4. Get a spybot / adware cleaner, and run that one too. I’m personally partial to Ad-Aware but there’s plenty of decent ones out there too.
You should have a pretty much clean slate at this stage. Regarding the firewall, make sure that you set it so that it asks you before authorizing an application to reach the internet, and be wise about what you let go out. If you’re not sharing a printer between several computers, for instance, the Microsoft Spooler doesn’t need internet access. The default windows Explorer (not the browser)? Why does this even want to access the internet? Use caution. If something with a strange name requests access to the net, google for it before deciding.
5. Now we switch to user behaviour. Keyloggers are the most widespread tool used to gain control of your account. Now if you don’t type in your username when you log onto WoW, the only thing a hacker can get is your password. So remember to check the option to have the logon screen remember your username from now on.
6. If you are more than one player to access WoW on the same box, the best option to keep your accounts separate is to first have each of you using a separate windows user account, and second, to actually create multiple WoW installation folders.

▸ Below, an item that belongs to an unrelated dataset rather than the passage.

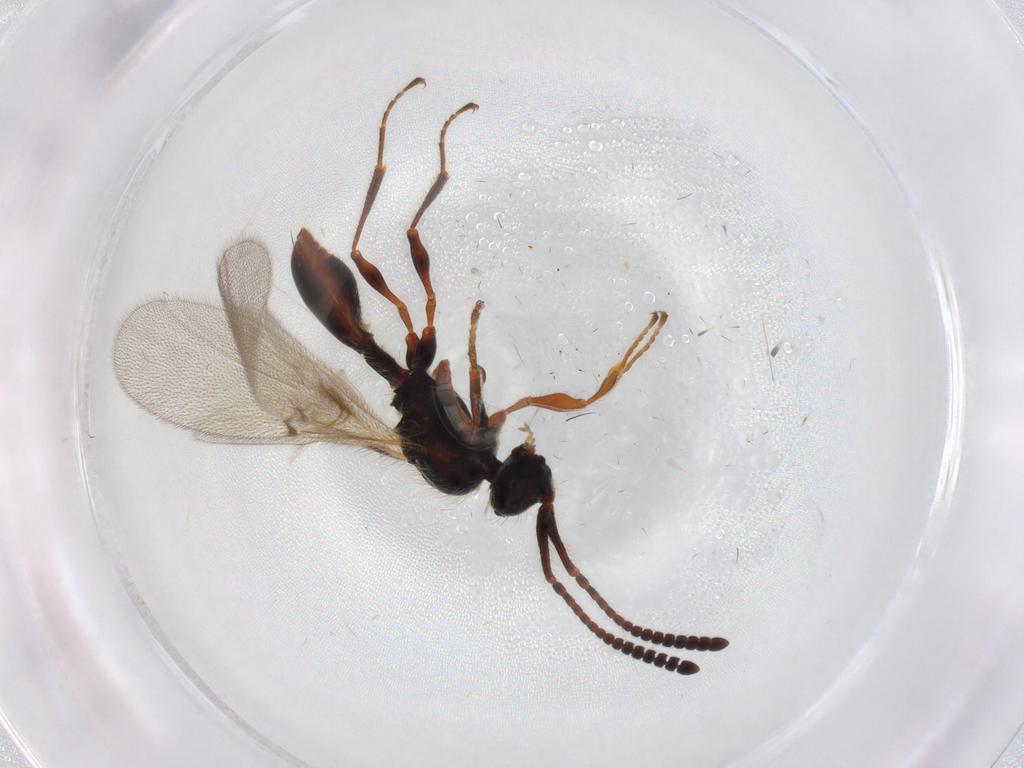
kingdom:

Yes, it’s a disk space hog, but that’s the safest way to ensure that if the worst came to worst, only one account is actually compromised
7. The simplest way a cracker will try to get you to download a keylogger or other malware is through AddOns. Here you should be extremely cautious in what you get from where. Always run a virus check on any package you downloaded before you install it. Don’t hesitate to scan the content of an addon folder either – normally the legit files will be limited to .lua, .toc, .xml and some graphical files. Anything else may be fishy. Learn to know who maintains your most popular addons, read the comments from other users off the addon download site, and fundamentally distrust a new major version popping up out of the blue from someone who you never heard of. Read the patch and release notes, if you’ve been using Titan Panel 2.x for a year and suddenly Titan 3 gets released by someone other than the previous maintainer, there should be enough changes in there that there’s actually a difference. If you want to go further, open the new package and compare the different .lua files to the previous one, if basically only the .toc got changed but the main addonname.lua file is the same size, something might be fishy.

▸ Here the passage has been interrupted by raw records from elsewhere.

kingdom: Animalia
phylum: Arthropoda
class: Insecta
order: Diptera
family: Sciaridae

In general, err on the side of paranoia.
Now if you have been hacked, once your account has been locked, before you do anything else, do the following:
- Get a Linux Live CD image and burn it to a CD. Yes, I know, you’re on windows and that’s complicated stuff. Just do it, for instance Knoppix does the trick
- Boot from the Live CD, locate the browser (it’s called Konqueror on Knoppix for instance)
- Do all your WoW account administration from here, in particular the password changes
- Once you reboot, redo a full virus and spyware scan. If nothing has been found at all, consider your PC still compromised. Reinstalling the OS may be painful but your fastest option
- Only when you are positive that your PC is clean can you return to the game.
Yes, it’s complicated, and it’s not funny, but get used to it or get used to be hacked (and distrusted with guild bank access). That’s, unfortunately, pretty much the price for safety.
Other basic security rules: make sure you get an unique and reasonably complicated password for WoW – if you use the same username and password than for everything else, your computer but potentially also your blog, your guild web site and your forums may get compromised. Did I say err on the side of paranoia?
For Guild Masters, make sure there’s a procedure in place allowing to remove guild bank access from a hacked member, even when you’re not around. If it’s a top officer nobody but you can demote in your absence, make it clear that you only promote people mature enough to /gquit once they return ingame, to get reinvited at a lower rank without bank access for a “security period” of two to four weeks.